## Items from a collection:
****************

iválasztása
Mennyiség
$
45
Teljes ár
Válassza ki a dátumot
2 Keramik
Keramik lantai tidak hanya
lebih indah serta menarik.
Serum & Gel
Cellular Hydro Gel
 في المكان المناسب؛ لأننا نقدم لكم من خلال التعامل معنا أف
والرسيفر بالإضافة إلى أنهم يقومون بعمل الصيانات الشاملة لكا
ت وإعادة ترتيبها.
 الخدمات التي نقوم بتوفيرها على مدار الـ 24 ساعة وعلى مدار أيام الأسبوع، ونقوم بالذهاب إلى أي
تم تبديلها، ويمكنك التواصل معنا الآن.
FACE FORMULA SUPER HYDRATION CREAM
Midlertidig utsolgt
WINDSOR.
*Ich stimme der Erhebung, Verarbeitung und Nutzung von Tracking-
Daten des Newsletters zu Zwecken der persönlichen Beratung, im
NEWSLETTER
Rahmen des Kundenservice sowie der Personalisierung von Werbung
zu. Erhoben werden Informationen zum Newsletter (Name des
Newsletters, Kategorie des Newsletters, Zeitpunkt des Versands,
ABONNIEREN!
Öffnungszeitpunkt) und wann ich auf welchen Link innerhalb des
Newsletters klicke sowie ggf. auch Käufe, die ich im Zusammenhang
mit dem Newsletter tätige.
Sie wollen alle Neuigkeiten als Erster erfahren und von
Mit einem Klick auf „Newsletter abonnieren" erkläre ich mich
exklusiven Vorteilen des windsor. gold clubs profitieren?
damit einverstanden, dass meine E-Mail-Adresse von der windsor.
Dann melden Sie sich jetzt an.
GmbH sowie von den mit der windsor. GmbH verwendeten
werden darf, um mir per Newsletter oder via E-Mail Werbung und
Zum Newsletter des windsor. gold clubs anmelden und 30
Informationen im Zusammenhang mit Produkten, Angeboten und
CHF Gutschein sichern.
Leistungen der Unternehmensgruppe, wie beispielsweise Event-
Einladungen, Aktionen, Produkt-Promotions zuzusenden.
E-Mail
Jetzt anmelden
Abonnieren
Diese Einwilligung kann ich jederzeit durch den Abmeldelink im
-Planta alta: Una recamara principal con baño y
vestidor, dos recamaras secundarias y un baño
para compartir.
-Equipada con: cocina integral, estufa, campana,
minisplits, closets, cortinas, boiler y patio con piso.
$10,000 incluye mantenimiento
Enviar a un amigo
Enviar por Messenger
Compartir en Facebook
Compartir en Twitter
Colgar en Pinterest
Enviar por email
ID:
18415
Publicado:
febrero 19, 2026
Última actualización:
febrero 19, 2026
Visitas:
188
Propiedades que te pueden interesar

****************

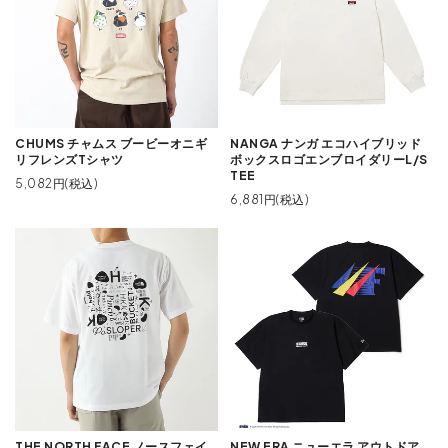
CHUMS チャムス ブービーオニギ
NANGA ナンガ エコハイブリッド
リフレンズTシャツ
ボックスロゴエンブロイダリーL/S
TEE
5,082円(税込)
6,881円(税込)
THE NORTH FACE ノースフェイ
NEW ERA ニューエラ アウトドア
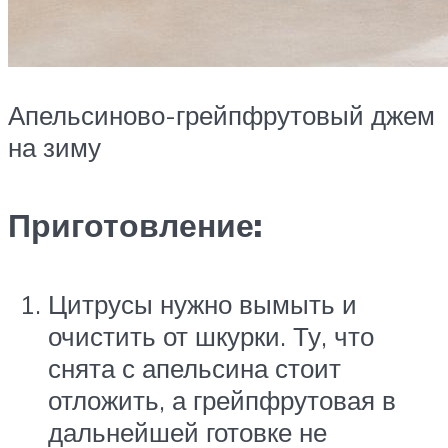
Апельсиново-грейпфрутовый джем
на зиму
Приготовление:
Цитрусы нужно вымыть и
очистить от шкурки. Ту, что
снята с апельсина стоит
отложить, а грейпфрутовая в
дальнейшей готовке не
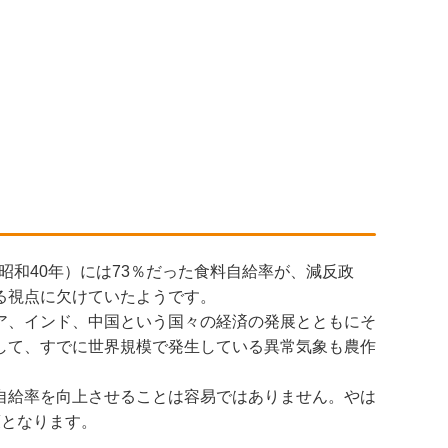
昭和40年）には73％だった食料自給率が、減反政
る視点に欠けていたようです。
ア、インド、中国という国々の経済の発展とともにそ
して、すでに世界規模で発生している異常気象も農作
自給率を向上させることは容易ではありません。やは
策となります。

****************

## AIM OF THE TASK:
Print the lines from the one containing "iválasztása" through the one containing "Leistungen der Unternehmensgruppe, wie", both included, reproducing each line character for character.

## ANSWER SECTION:
iválasztása
Mennyiség
$
45
Teljes ár
Válassza ki a dátumot
2 Keramik
Keramik lantai tidak hanya
lebih indah serta menarik.
Serum & Gel
Cellular Hydro Gel
 في المكان المناسب؛ لأننا نقدم لكم من خلال التعامل معنا أف
والرسيفر بالإضافة إلى أنهم يقومون بعمل الصيانات الشاملة لكا
ت وإعادة ترتيبها.
 الخدمات التي نقوم بتوفيرها على مدار الـ 24 ساعة وعلى مدار أيام الأسبوع، ونقوم بالذهاب إلى أي
تم تبديلها، ويمكنك التواصل معنا الآن.
FACE FORMULA SUPER HYDRATION CREAM
Midlertidig utsolgt
WINDSOR.
*Ich stimme der Erhebung, Verarbeitung und Nutzung von Tracking-
Daten des Newsletters zu Zwecken der persönlichen Beratung, im
NEWSLETTER
Rahmen des Kundenservice sowie der Personalisierung von Werbung
zu. Erhoben werden Informationen zum Newsletter (Name des
Newsletters, Kategorie des Newsletters, Zeitpunkt des Versands,
ABONNIEREN!
Öffnungszeitpunkt) und wann ich auf welchen Link innerhalb des
Newsletters klicke sowie ggf. auch Käufe, die ich im Zusammenhang
mit dem Newsletter tätige.
Sie wollen alle Neuigkeiten als Erster erfahren und von
Mit einem Klick auf „Newsletter abonnieren" erkläre ich mich
exklusiven Vorteilen des windsor. gold clubs profitieren?
damit einverstanden, dass meine E-Mail-Adresse von der windsor.
Dann melden Sie sich jetzt an.
GmbH sowie von den mit der windsor. GmbH verwendeten
werden darf, um mir per Newsletter oder via E-Mail Werbung und
Zum Newsletter des windsor. gold clubs anmelden und 30
Informationen im Zusammenhang mit Produkten, Angeboten und
CHF Gutschein sichern.
Leistungen der Unternehmensgruppe, wie beispielsweise Event-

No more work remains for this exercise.